To-do item
Check each line of the records below and collect those holding "female".
*** Begin section ***
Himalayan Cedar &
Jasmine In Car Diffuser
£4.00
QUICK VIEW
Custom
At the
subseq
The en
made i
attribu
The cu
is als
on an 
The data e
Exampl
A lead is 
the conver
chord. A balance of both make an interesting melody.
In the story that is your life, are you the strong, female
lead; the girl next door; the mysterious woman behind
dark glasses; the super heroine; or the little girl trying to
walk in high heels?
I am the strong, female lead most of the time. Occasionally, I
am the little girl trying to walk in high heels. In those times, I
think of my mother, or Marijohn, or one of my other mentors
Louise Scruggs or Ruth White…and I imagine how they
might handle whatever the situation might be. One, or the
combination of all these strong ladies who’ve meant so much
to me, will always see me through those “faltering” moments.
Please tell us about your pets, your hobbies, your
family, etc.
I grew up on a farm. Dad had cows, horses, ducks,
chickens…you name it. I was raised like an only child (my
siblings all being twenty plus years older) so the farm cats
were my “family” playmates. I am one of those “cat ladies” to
*** End section ***
*** Begin section ***
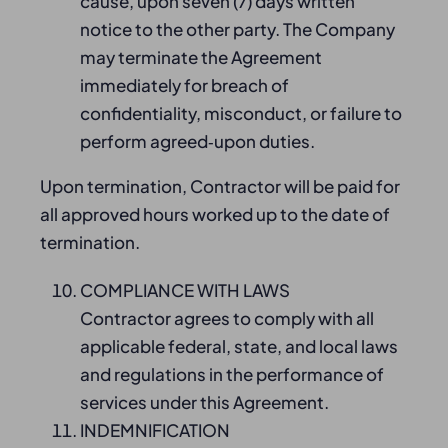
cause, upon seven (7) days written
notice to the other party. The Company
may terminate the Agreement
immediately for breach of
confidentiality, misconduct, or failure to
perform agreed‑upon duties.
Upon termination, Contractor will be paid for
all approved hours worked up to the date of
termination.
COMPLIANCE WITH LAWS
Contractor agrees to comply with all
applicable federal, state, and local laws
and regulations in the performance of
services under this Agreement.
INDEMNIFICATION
*** End section ***
Result below
In the story that is your life, are you the strong, female
I am the strong, female lead most of the time. Occasionally, I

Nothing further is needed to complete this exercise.